PROBLEMS TO SOLVE:
- a) Reproduce the part of the Nextflow forum thread starting with "What we would" and going on through "at variant calling.".
- b) Answer these questions using the Nextflow forum thread:
(i) At which two steps does the first message say some bad samples will fail?
(ii) What type of value does the reply from @stevekm suggest a dedicated script should write?
(iii) What file name is given for the log file at the beginning of the pipeline?
- c) Write what comes next in the Nextflow forum thread, picking up after its last line.

DOCUMENT EXTRACT:
= Beginning of Section =

What we would like to implement is a pipeline which will run all steps to completion. However, there are sometimes problems with the sample quality, i.e. let's assume there are 5 bad samples, some will fail at alignment, others at variant calling.

@evanbiederstedt do not use retries for this, you should use filtering in your Channels to try and figure out which data might be bad and prevent them from making it to processes where they will fail. I use this strategy a lot on my exome pipeline;

@lebernstein
Stephen Kelly
@stevekm
May 16 17:16
if the method required to determine if you sample data is "bad" is too complex to figure out in pure Groovy inside a Channel .filter then yeah passing it through a process with a dedicated script that writes a PASS/FAIL type value that you can then parse easily from within the Nextflow channel is a good idea
basically you want to do everything you can to prevent bad data from getting to your Nextflow process in the first place, thats the easiest method I think, rather than let it break
Laurence E. Bernstein
@lebernstein
May 16 17:35

@eugene.bragin_gitlab Currently I don't really know what might cause my workflow to fail (because I am new to the team) so I put a solution in place that will allow me to debug issues with the pipeline when a failure occurs. My solution is like this:

At the beginning of the pipeline I log parameters to a log file:

logFileName = "${workingDir}/loginfo.txt"

= End of Section =

SOURCE DATA:

= Beginning of Section =

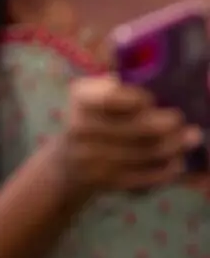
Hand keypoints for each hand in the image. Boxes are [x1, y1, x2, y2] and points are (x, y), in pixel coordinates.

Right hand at [55, 75, 201, 200]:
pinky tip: (177, 164)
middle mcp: (80, 128)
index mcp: (80, 99)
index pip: (113, 98)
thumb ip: (115, 84)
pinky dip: (164, 171)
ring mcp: (89, 158)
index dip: (138, 99)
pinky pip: (141, 177)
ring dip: (173, 147)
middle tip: (187, 125)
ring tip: (190, 141)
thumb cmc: (91, 120)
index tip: (153, 100)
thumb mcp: (93, 95)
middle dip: (168, 126)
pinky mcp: (103, 181)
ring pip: (143, 152)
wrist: (66, 164)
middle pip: (135, 128)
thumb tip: (145, 76)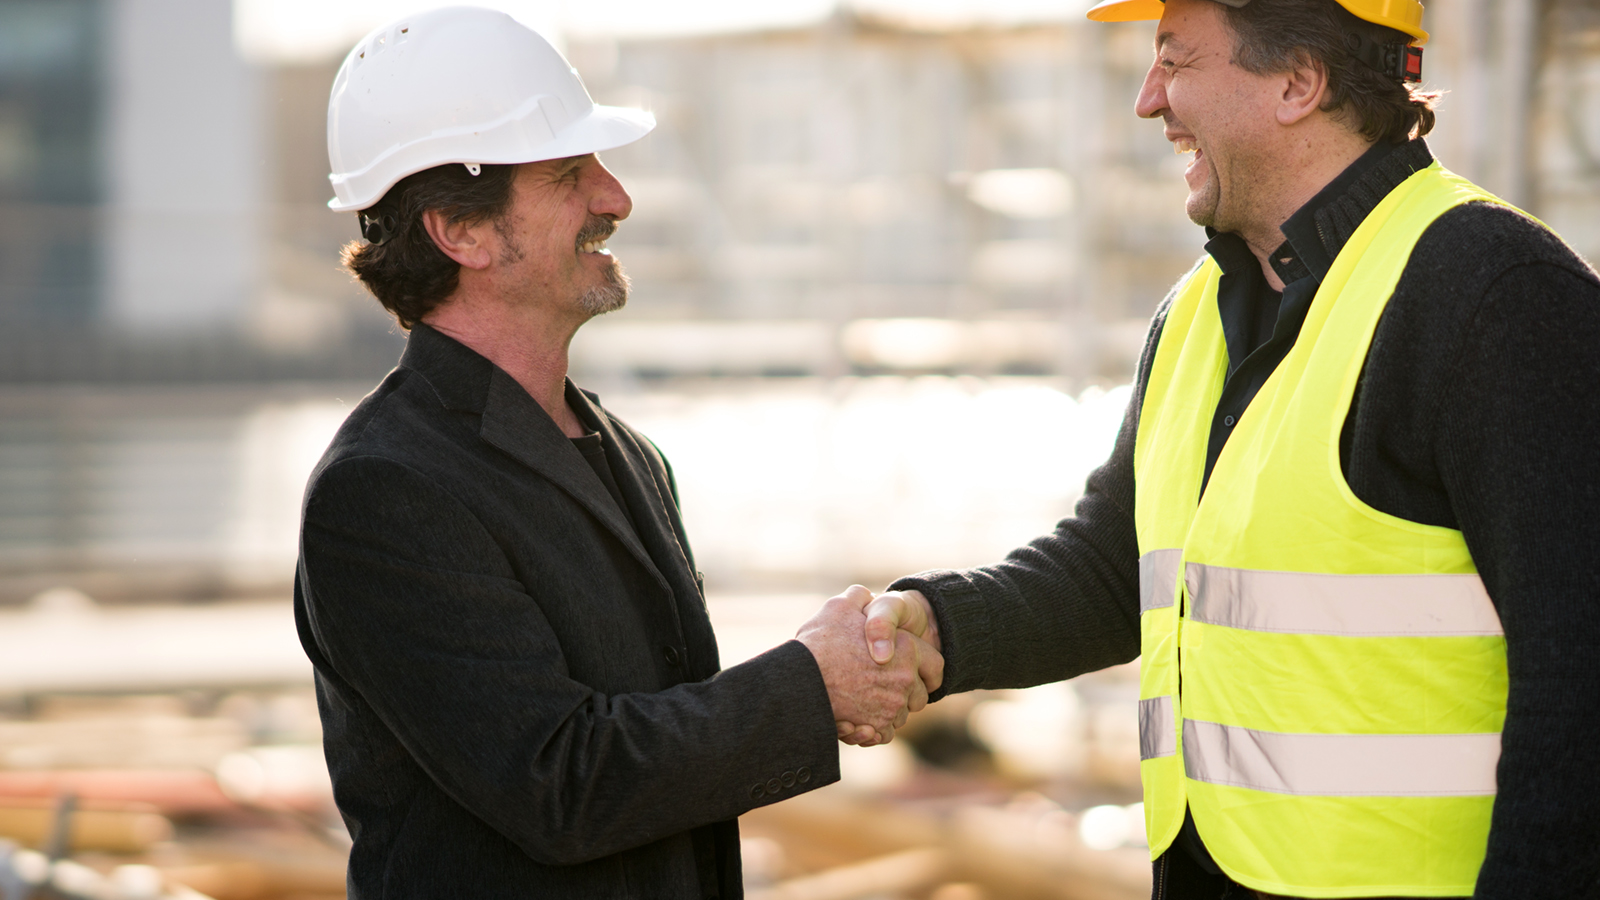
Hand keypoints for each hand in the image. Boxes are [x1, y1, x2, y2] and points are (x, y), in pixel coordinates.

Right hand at [795, 585, 941, 746]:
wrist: (800, 681)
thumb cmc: (820, 643)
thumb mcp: (840, 607)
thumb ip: (858, 598)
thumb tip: (864, 595)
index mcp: (905, 649)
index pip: (935, 664)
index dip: (926, 667)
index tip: (916, 670)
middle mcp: (904, 680)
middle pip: (919, 694)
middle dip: (906, 692)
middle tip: (884, 686)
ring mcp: (892, 707)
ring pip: (901, 714)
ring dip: (888, 711)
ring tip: (865, 702)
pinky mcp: (877, 728)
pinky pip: (885, 733)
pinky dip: (875, 730)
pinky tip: (859, 721)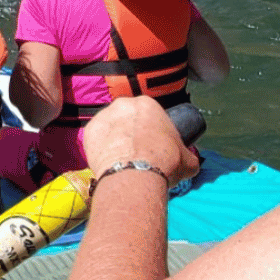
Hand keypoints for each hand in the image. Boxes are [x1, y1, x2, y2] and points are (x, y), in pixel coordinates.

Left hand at [82, 97, 199, 184]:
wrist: (135, 175)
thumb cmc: (165, 162)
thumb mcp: (187, 160)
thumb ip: (189, 157)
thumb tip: (191, 163)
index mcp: (148, 104)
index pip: (149, 115)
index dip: (151, 131)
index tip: (152, 147)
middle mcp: (123, 104)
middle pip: (127, 118)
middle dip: (130, 133)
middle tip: (135, 154)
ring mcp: (104, 116)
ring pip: (110, 128)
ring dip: (114, 140)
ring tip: (121, 161)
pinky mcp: (89, 131)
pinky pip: (96, 139)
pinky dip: (100, 149)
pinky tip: (108, 163)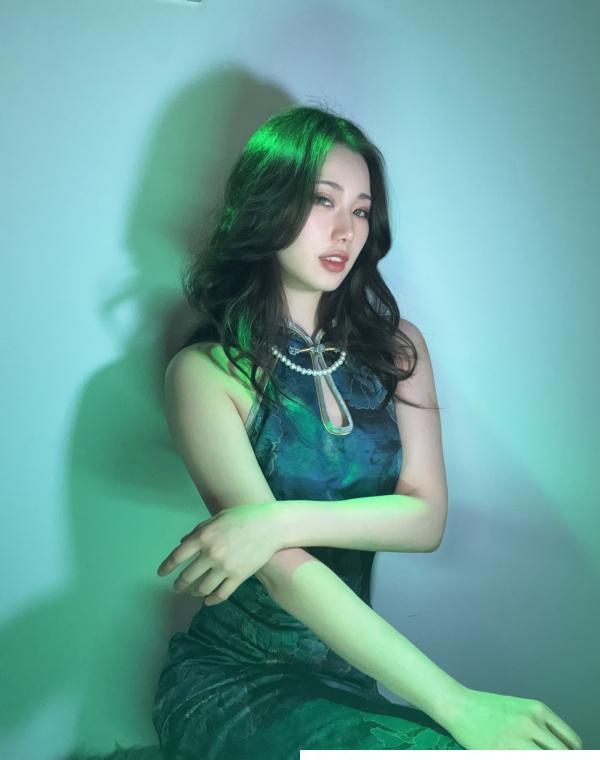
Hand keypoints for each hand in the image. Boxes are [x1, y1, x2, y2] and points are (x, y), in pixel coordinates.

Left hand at [156, 503, 279, 604]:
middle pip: (188, 576)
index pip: (178, 556)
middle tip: (177, 587)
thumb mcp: (218, 517)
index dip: (167, 566)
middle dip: (179, 584)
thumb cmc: (244, 517)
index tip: (161, 574)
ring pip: (203, 588)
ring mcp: (224, 567)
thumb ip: (199, 530)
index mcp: (203, 536)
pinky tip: (208, 600)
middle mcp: (211, 553)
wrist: (271, 526)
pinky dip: (212, 600)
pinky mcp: (238, 577)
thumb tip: (183, 543)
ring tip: (194, 592)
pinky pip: (221, 594)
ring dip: (195, 592)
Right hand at [442, 686, 582, 749]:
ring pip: (547, 758)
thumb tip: (560, 749)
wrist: (459, 706)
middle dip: (558, 759)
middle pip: (562, 754)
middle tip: (544, 756)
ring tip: (527, 754)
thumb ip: (541, 726)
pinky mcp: (503, 753)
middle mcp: (531, 723)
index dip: (571, 754)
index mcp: (538, 710)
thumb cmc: (489, 709)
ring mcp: (517, 740)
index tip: (563, 755)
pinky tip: (515, 755)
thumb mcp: (521, 709)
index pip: (572, 742)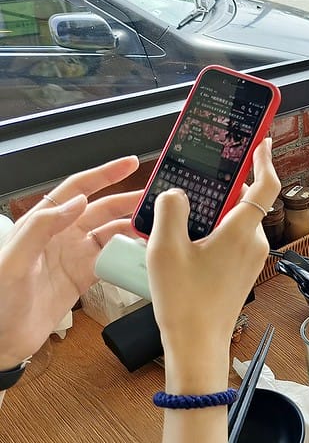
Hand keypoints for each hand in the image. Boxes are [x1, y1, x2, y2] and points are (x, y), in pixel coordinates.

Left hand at [0, 157, 140, 369]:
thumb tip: (78, 203)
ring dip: (133, 229)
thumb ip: (41, 228)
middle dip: (129, 201)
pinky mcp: (83, 278)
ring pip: (111, 234)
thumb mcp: (12, 260)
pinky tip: (145, 255)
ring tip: (158, 228)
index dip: (104, 174)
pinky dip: (130, 256)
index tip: (131, 164)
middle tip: (158, 200)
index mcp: (43, 224)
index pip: (78, 190)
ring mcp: (74, 257)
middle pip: (102, 210)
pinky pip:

= End of Section =

ANSWERS FOR THE EXERCISE:
- a)
What we would like to implement is a pipeline which will run all steps to completion. However, there are sometimes problems with the sample quality, i.e. let's assume there are 5 bad samples, some will fail at alignment, others at variant calling.

- b)
(i) Alignment and variant calling.
(ii) A PASS/FAIL type value.
(iii) loginfo.txt

- c)
File logFile = new File(logFileName)
logFile << "Project Name       : ${params.projectName}\n"
logFile << "Analysis ID        : ${params.analysisId}\n"
logFile << "Launch Time        : ${workflow.start.format('dd-MMM-yyyy HH:mm:ss')}\n"

This allows me to cat all those parameters (including workflow params) into my status log in the afterScript shell script.

In the process I use errorStrategy 'ignore' and afterScript that runs a shell script and I pass it a few key values (the sample name - which is passed as an input value channel, the workingDir - which is really my output location, the log file and the current process name.

  afterScript "source ${scriptsPath}/statusUpdate.sh ${sampleName} ${workingDir} ${logFileName} 1A_bwa_align"

It is worth noting that I unfortunately must put this in every process (instead of in the config file) because the sampleName is an input channel.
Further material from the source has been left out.